#### Provided records ####

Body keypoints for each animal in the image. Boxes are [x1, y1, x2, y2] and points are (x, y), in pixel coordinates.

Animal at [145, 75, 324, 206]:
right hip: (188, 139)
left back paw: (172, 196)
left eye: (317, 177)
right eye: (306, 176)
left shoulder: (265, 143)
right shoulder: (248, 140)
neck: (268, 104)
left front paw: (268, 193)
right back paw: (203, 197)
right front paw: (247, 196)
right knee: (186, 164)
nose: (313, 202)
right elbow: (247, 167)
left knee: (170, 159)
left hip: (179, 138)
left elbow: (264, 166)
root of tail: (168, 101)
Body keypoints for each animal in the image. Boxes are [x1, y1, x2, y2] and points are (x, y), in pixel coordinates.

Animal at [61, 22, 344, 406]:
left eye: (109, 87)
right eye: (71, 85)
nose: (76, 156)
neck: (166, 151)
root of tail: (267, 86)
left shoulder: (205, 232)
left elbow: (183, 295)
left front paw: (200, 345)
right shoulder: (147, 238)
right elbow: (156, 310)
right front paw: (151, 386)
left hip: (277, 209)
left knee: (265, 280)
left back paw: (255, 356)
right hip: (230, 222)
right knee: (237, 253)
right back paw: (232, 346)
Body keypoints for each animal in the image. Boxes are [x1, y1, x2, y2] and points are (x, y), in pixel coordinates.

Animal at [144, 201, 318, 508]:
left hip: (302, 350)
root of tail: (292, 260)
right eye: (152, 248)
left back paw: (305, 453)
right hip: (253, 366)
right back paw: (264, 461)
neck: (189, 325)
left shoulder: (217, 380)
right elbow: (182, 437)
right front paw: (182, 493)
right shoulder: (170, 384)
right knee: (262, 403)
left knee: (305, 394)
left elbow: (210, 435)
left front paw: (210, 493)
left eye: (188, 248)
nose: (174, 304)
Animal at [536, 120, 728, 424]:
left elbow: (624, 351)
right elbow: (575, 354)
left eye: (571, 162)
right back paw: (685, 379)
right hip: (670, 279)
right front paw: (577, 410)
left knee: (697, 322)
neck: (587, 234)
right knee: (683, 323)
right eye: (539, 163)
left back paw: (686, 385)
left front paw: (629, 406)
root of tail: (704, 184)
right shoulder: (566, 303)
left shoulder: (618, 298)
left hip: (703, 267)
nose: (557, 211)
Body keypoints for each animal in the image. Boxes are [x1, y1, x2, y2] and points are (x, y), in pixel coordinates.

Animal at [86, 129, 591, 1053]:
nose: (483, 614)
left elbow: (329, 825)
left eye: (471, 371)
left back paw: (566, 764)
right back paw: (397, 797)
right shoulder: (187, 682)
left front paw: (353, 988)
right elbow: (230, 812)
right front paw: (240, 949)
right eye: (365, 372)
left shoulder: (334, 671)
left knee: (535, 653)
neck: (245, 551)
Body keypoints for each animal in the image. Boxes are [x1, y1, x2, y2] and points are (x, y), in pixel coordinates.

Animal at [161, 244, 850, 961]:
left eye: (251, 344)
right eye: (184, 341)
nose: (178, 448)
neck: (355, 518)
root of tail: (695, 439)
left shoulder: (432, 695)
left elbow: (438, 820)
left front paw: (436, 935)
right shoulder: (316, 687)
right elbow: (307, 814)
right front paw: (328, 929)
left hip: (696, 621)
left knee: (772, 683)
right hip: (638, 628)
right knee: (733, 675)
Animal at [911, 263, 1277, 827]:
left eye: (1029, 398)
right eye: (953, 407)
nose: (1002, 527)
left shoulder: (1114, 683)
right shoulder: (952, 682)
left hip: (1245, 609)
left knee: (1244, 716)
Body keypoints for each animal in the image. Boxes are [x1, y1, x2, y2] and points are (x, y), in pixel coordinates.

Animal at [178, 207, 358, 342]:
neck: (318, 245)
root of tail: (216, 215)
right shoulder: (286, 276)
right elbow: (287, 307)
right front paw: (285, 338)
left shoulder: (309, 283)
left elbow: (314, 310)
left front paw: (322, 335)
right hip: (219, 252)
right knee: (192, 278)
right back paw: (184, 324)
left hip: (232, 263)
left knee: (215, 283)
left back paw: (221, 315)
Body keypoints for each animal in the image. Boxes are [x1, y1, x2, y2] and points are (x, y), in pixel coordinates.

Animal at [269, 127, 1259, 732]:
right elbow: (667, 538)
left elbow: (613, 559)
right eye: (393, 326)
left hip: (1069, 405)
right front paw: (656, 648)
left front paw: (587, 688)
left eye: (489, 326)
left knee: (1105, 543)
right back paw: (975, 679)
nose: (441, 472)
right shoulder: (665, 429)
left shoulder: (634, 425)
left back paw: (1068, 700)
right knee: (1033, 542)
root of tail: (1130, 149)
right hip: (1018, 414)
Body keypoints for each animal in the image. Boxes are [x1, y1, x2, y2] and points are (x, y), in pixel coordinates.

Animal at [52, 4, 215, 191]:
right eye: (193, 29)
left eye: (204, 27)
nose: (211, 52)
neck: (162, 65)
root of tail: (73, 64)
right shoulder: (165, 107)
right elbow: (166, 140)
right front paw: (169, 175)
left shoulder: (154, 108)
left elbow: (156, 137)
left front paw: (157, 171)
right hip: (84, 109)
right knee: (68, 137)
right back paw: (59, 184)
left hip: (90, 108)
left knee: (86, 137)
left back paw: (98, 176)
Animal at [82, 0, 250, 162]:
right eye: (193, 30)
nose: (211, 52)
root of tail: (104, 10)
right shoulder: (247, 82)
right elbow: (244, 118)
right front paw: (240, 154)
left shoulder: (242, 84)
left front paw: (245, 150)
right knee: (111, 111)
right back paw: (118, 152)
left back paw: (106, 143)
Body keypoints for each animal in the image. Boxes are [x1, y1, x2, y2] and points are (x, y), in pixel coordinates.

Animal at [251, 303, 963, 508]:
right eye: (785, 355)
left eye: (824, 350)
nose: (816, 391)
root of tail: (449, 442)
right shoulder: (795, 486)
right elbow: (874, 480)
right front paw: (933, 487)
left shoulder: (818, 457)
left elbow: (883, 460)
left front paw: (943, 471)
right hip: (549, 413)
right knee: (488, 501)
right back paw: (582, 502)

####

Description of the task — The whole of the material should be restated word for word.

Response below —
Body keypoints for each animal in the image. Boxes are [x1, y1, x2, y2] and points are (x, y), in pixel coordinates.

Animal at [145, 75, 324, 206]:
right hip: (188, 139)
left back paw: (172, 196)
left eye: (317, 177)
right eye: (306, 176)
left shoulder: (265, 143)
right shoulder: (248, 140)
neck: (268, 104)
left front paw: (268, 193)
right back paw: (203, 197)
right front paw: (247, 196)
right knee: (186, 164)
nose: (313, 202)
right elbow: (247, 167)
left knee: (170, 159)
left hip: (179, 138)
left elbow: (264, 166)
root of tail: (168, 101)
Body keypoints for each animal in the image. Boxes are [x1, y1, x2, y2] and points are (x, y), in pixel coordinates.

Animal at [61, 22, 344, 406]:
left eye: (109, 87)
right eye: (71, 85)
nose: (76, 156)
neck: (166, 151)
root of tail: (267, 86)
left shoulder: (205, 232)
left elbow: (183, 295)
left front paw: (200, 345)
right shoulder: (147, 238)
right elbow: (156, 310)
right front paw: (151, 386)
left hip: (277, 209)
left knee: (265, 280)
left back paw: (255, 356)
right hip: (230, 222)
right knee: (237, 253)
right back paw: (232, 346)
Body keypoints for each animal in the image. Boxes are [x1, y1, x2, y2] and points are (x, y), in pixel coordinates.

Animal at [144, 201, 318, 508]:
left hip: (302, 350)
root of tail: (292, 260)
right eye: (152, 248)
left back paw: (305, 453)
right hip: (253, 366)
right back paw: (264, 461)
neck: (189, 325)
left shoulder: (217, 380)
right elbow: (182, 437)
right front paw: (182, 493)
right shoulder: (170, 384)
right knee: (262, 403)
left knee: (305, 394)
left elbow: (210, 435)
left front paw: (210, 493)
left eye: (188, 248)
nose: (174, 304)
Animal at [536, 120, 728, 424]:
left elbow: (624, 351)
right elbow: (575, 354)
left eye: (571, 162)
right back paw: (685, 379)
right hip: (670, 279)
right front paw: (577, 410)
left knee: (697, 322)
neck: (587, 234)
right knee: (683, 323)
right eye: (539, 163)
left back paw: (686, 385)
left front paw: (629, 406)
root of tail: (704, 184)
right shoulder: (566, 303)
left shoulder: (618, 298)
left hip: (703, 267)
nose: (557, 211)
Body keypoints for each animal in the image. Boxes are [x1, y1, x2, y2] and points are (x, y), in pixel coordinates.

Animal at [86, 129, 591, 1053]:
nose: (483, 614)
left elbow: (329, 825)
left eye: (471, 371)
left back paw: (566, 764)
right back paw: (397, 797)
right shoulder: (187, 682)
left front paw: (353, 988)
right elbow: (230, 812)
right front paw: (240, 949)
right eye: (365, 372)
left shoulder: (334, 671)
left knee: (535, 653)
neck: (245, 551)
Body keypoints for each animal in the image. Boxes are [x1, y1, x2, y2] and points are (x, y), in pixel coordinates.

Animal at [161, 244, 850, 961]:
left eye: (251, 344)
right eye: (184, 341)
nose: (178, 448)
neck: (355, 518)
root of tail: (695, 439)
left shoulder: (432, 695)
left elbow: (438, 820)
left front paw: (436, 935)
right shoulder: (316, 687)
right elbow: (307, 814)
right front paw: (328, 929)
left hip: (696, 621)
left knee: (772, 683)
right hip: (638, 628)
right knee: (733, 675)
Animal at [911, 263, 1277, 827]:
left eye: (1029, 398)
right eye: (953, 407)
nose: (1002, 527)
left shoulder: (1114, 683)
right shoulder: (952, 682)
left hip: (1245, 609)
left knee: (1244, 716)
Body keypoints for each animal in the image. Boxes are [x1, y1, x2, y2] and points are (x, y), in pixel coordinates.

Animal at [178, 207, 358, 342]:
neck: (318, 245)
root of tail: (216, 215)
right shoulder: (286, 276)
right elbow: (287, 307)
right front paw: (285, 338)
left shoulder: (309, 283)
left elbow: (314, 310)
left front paw: (322, 335)
right hip: (219, 252)
right knee: (192, 278)
right back paw: (184, 324)
left hip: (232, 263)
left knee: (215, 283)
left back paw: (221, 315)
Body keypoints for each animal in the image. Boxes are [x1, y1, x2, y2] and points are (x, y), in pixel coordinates.

Animal at [269, 127, 1259, 732]:
right elbow: (667, 538)
left elbow: (613, 559)
right eye: (393, 326)
left hip: (1069, 405)
right front paw: (656, 648)
left front paw: (587, 688)
left eye: (489, 326)
left knee: (1105, 543)
right back paw: (975, 679)
nose: (441, 472)
right shoulder: (665, 429)
left shoulder: (634, 425)
left back paw: (1068, 700)
right knee: (1033, 542)
root of tail: (1130, 149)
right hip: (1018, 414)
Body keypoints for each animal in the image. Boxes are [x1, y1, x2, y2] and points are (x, y), in pixel coordinates.

Animal at [52, 4, 215, 191]:
right eye: (193, 29)
left eye: (204, 27)
nose: (211, 52)
neck: (162, 65)
root of tail: (73, 64)
right shoulder: (165, 107)
right elbow: (166, 140)
right front paw: (169, 175)
left shoulder: (154, 108)
left elbow: (156, 137)
left front paw: (157, 171)
right hip: (84, 109)
right knee: (68, 137)
right back paw: (59, 184)
left hip: (90, 108)
left knee: (86, 137)
left back paw: (98, 176)
Animal at [82, 0, 250, 162]:
right eye: (193, 30)
nose: (211, 52)
root of tail: (104, 10)
right shoulder: (247, 82)
right elbow: (244, 118)
right front paw: (240, 154)
left shoulder: (242, 84)
left front paw: (245, 150)
right knee: (111, 111)
right back paw: (118, 152)
left back paw: (106, 143)
Body keypoints for each animal in the image. Boxes are [x1, y1, x2, y2] and points are (x, y), in pixel coordinates.

Animal at [251, 303, 963, 508]:
right eye: (785, 355)
left eye: (824, 350)
nose: (816, 391)
root of tail: (449, 442)
right shoulder: (795, 486)
right elbow: (874, 480)
right front paw: (933, 487)
left shoulder: (818, 457)
left elbow: (883, 460)
left front paw: (943, 471)
right hip: (549, 413)
right knee: (488, 501)
right back paw: (582, 502)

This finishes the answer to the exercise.